Delegates vote at last year's General Assembly. (Nancy Pierce/UUA)

Follow major developments at the General Assembly of the Unitarian Universalist Association of Congregations, June 21-25 in St. Louis, right here at uuworld.org.

I'll be filing daily reports to the magazine’s General Assembly Blog; you can also keep up by using the GA blog’s feed. For extended coverage of GA events and workshops, including audio and video of major programs, please see the General Assembly section at UUA.org.

What’s new at this year’s General Assembly? Don Skinner’s report highlights the new Wednesday-through-Sunday schedule, the introduction of a voluntary environmental impact fee, the first-ever “UU University” mini-conference for congregational leaders (June 20-21), and proposed changes to the Assembly’s resolutions process. (Learn more about the $6 carbon offset fee and other aspects of the greening of GA at UUA.org.)

The business agenda contains most of the items delegates will be voting on—including a proposal to extend the duration of the "study/action issue" process and to require more congregational buy-in for denominational Statements of Conscience. (The current process involves two years of congregational input, but very few congregations have participated in recent years.)

This year the Assembly will vote on three resolutions in the study/action process. A resolution on global warming (page 12 in the Final Agenda) comes to the end of the two-year study/action process and will be presented as a Statement of Conscience. A study/action issue introduced last year on moral values in a pluralistic society comes up for renewal this year. And, somewhat surprisingly, only one new proposed study/action issue made it onto the agenda for consideration this year (page 10 in the Final Agenda.) It asks:

Should the Unitarian Universalist Association reject the use of any and all kinds of violence and war to resolve disputes between peoples and nations and adopt a principle of seeking just peace through nonviolent means?

That promises to generate some lively conversation.
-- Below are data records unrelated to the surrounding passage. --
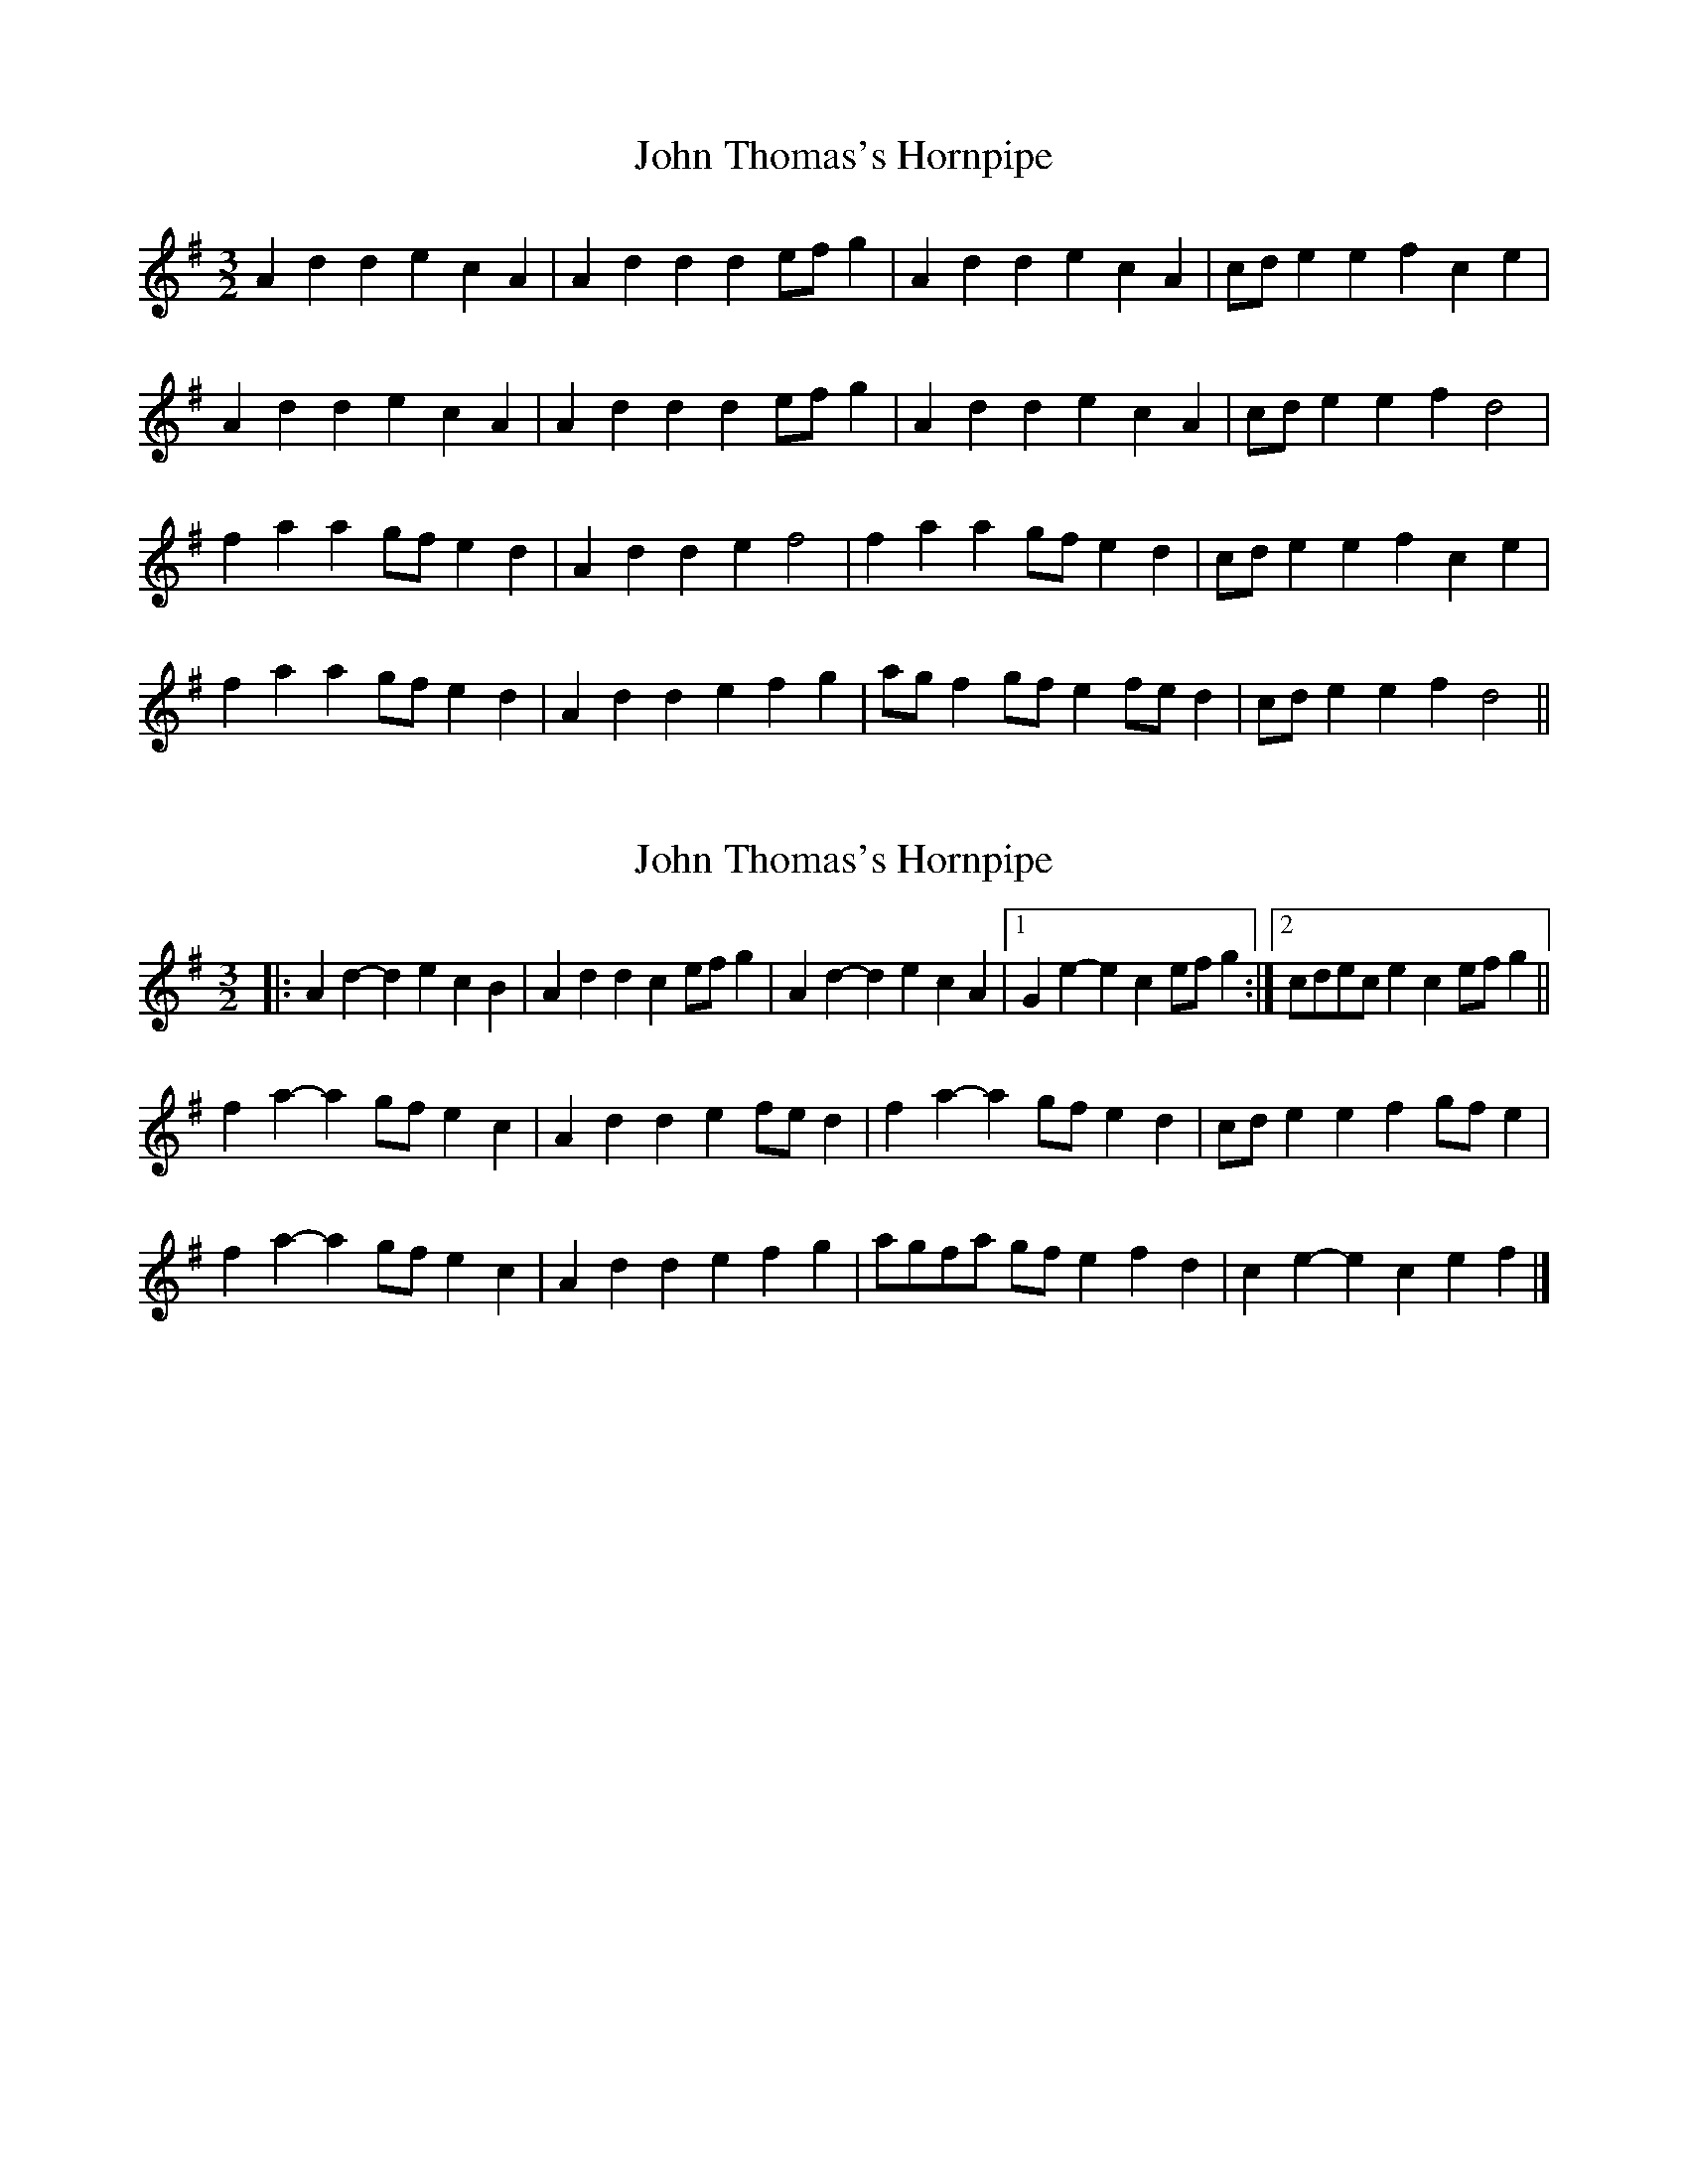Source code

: X: 1
T: John Thomas's Hornpipe
Z: Robert_Ryan
S: https://thesession.org/tunes/9287#setting9287
R: three-two
M: 3/2
L: 1/8
K: Dmix
A2 d2 d2 e2 c2 A2 | A2 d2 d2 d2 ef g2 | A2 d2 d2 e2 c2 A2 | cd e2 e2 f2 c2 e2 |
A2 d2 d2 e2 c2 A2 | A2 d2 d2 d2 ef g2 | A2 d2 d2 e2 c2 A2 | cd e2 e2 f2 d4 |
f2 a2 a2 gf e2 d2 | A2 d2 d2 e2 f4 | f2 a2 a2 gf e2 d2 | cd e2 e2 f2 c2 e2 |
f2 a2 a2 gf e2 d2 | A2 d2 d2 e2 f2 g2 | ag f2 gf e2 fe d2 | cd e2 e2 f2 d4 ||
X: 2
T: John Thomas's Hornpipe
Z: ceolachan
S: https://thesession.org/tunes/9287#setting20945
R: three-two
M: 3/2
L: 1/8
K: Dmix
|: A2d2- d2e2 c2B2 | A2d2 d2c2 efg2 |\
A2d2- d2e2 c2A2 |[1 G2e2- e2c2 efg2 :|[2 cdec e2c2 efg2 ||
f2a2- a2gf e2c2 | A2d2 d2e2 fed2 | f2a2- a2gf e2d2 | cde2 e2f2 gfe2 |
f2a2- a2gf e2c2 | A2d2 d2e2 f2g2 | agfa gfe2 f2d2 | c2e2- e2c2 e2f2 |]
Another innovation this year will be open discussions during plenary sessions of major issues selected by congregations. These aren’t business or action items, but an opportunity for congregational representatives to discuss issues facing their communities. UUA moderator Gini Courter asked congregations for input about this new initiative earlier this year, and she has set aside time in three plenary sessions to discuss these questions:

  • What are the common traits of our growing congregations? What are the common traits of those with stagnant or declining membership?
  • What do we need to teach—as best we can—to children and youth and new members?
  • Why are many of us unable to tell others about the importance of church in our lives?
Finally, there are many intriguing workshops on the schedule, but one is sure to draw a crowd: the Commission on Appraisal’s session asking for input on its review of the UUA’s Principles, Sources, and Purposes. The Commission announced in April that it will lead a denomination-wide review of the UUA’s governing covenant, which the UUA’s bylaws require at least every 15 years.